__Texto extraído__.
####

Sunday, July 23, 2023

Visita a alguns vinhos chilenos e uma grata surpresa

Introito

Agora nós estamos em guerra com a Eurásia.
O inimigo sempre foi a Eurásia.
A Lestásia é uma nação aliada.
1984, de George Orwell

   O Centro Acadêmico Livre de Ciências Sociais da UFSC, cujas dependências foram invadidas e depredadas, tendo suas paredes pintadas de branco e arruinando obras plásticas de valor inestimável, manifestou-se oficialmente sobre o ocorrido relatado na última postagem. Reproduzo dois trechos do manifesto, encontrado na íntegra aqui, e cuja leitura recomendo (é curto):

Reiteramos que a liberdade de expressão e a diversidade de ideias são valores inalienáveis no ambiente universitário... 
... 
No entanto, é importante destacar que não toleramos e não iremos dialogar com indivíduos ou grupos que propagam ideais fascistas ou qualquer forma de intolerância. (grifos meus)

####

__Registros fornecidos__.

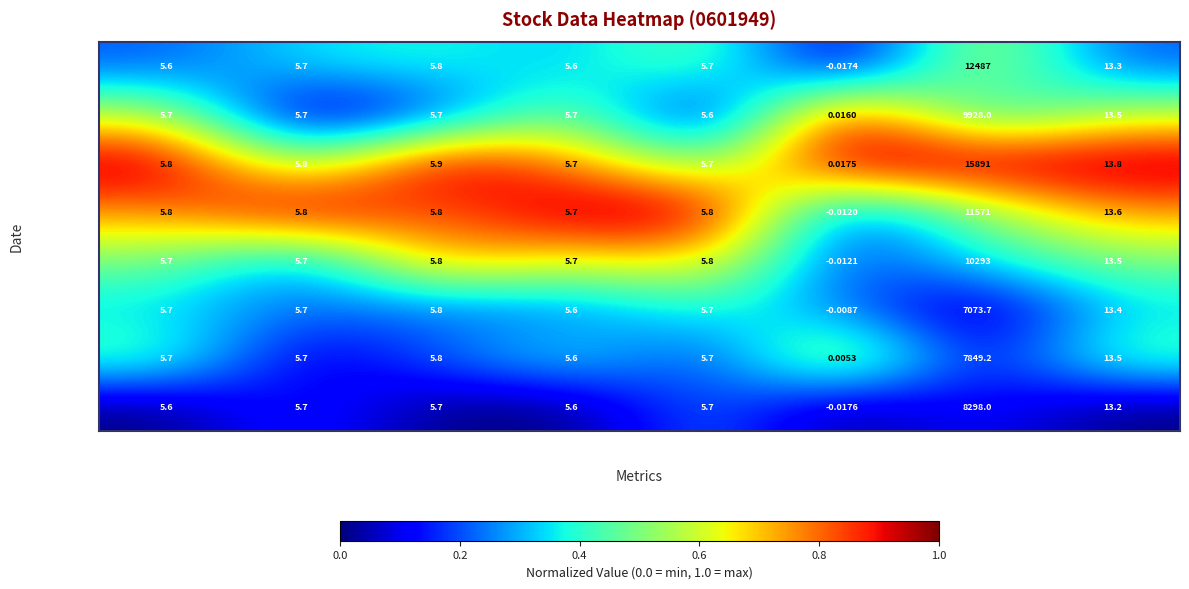

At how many categories does at least one series exceed 0?

8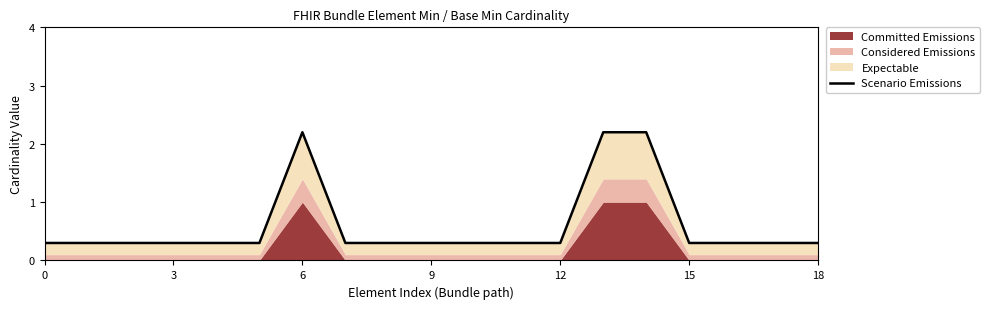

Reading left to right, extract all data points from this chart.

0.3	0.3	0.3	0.3	0.3	0.3	2.2	0.3	0.3	0.3	0.3	0.3	0.3	2.2	2.2	0.3	0.3	0.3	0.3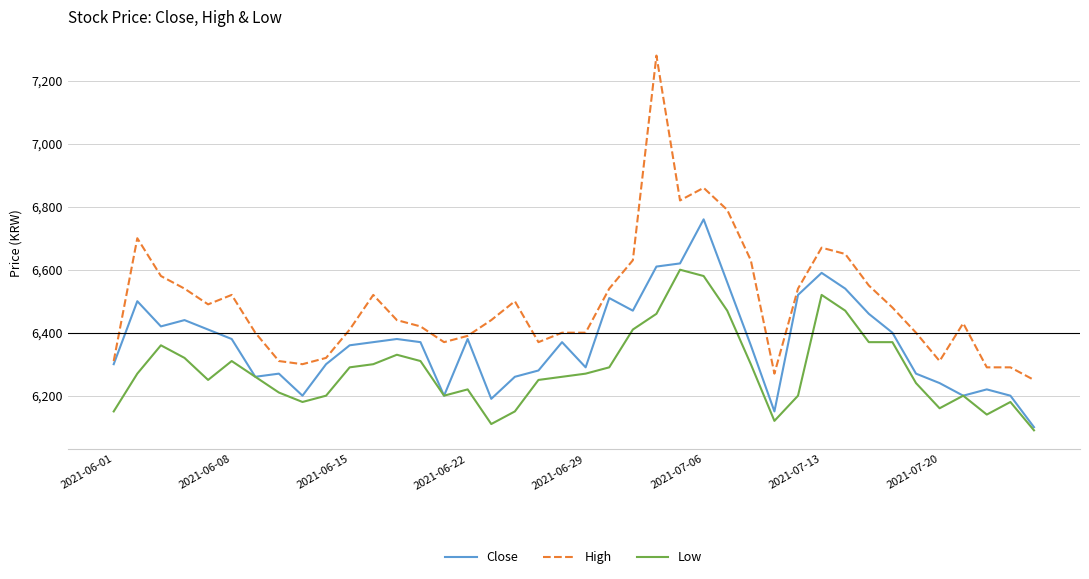

What are all the series names shown in the legend?

Close, High, Low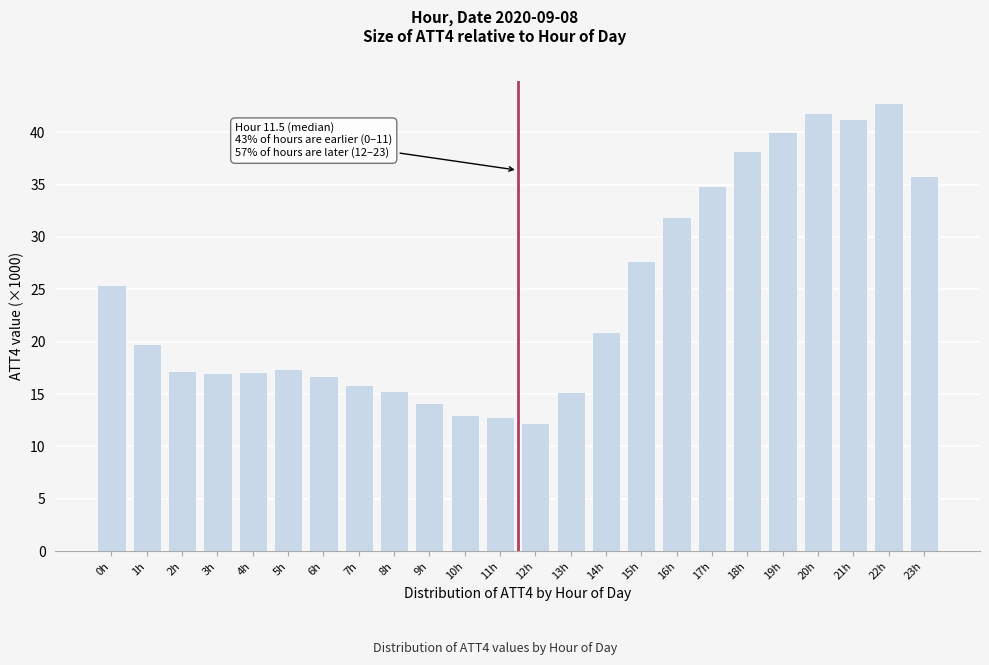

Approximately how many times larger is the value at 1h compared to 2h?

1.2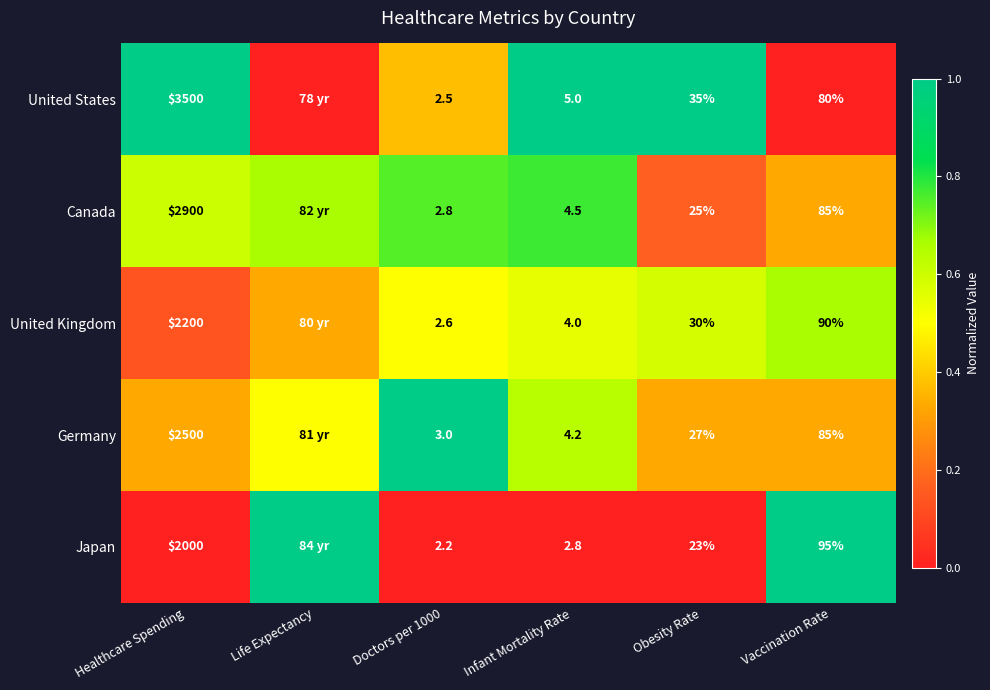

The Canada series shows 0.8 at Healthcare Spending. True or false?

False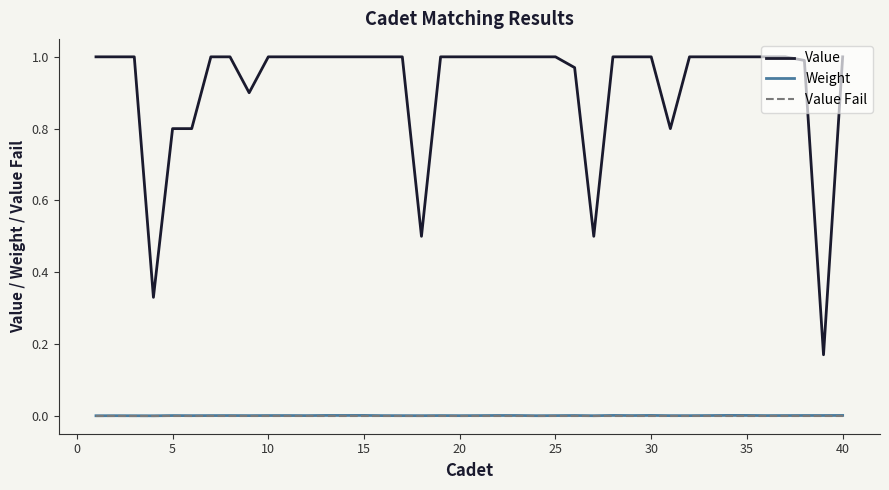

Which series has the widest spread of values?

Value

####

Transcreva fielmente do texto extraído, que aparece acima dos registros, tudo desde "A Lestásia é" até "no ambiente universitário...".

A Lestásia é uma nação aliada.
1984, de George Orwell

   O Centro Acadêmico Livre de Ciências Sociais da UFSC, cujas dependências foram invadidas e depredadas, tendo suas paredes pintadas de branco e arruinando obras plásticas de valor inestimável, manifestou-se oficialmente sobre o ocorrido relatado na última postagem. Reproduzo dois trechos do manifesto, encontrado na íntegra aqui, e cuja leitura recomendo (é curto):

Reiteramos que a liberdade de expressão e a diversidade de ideias são valores inalienáveis no ambiente universitário...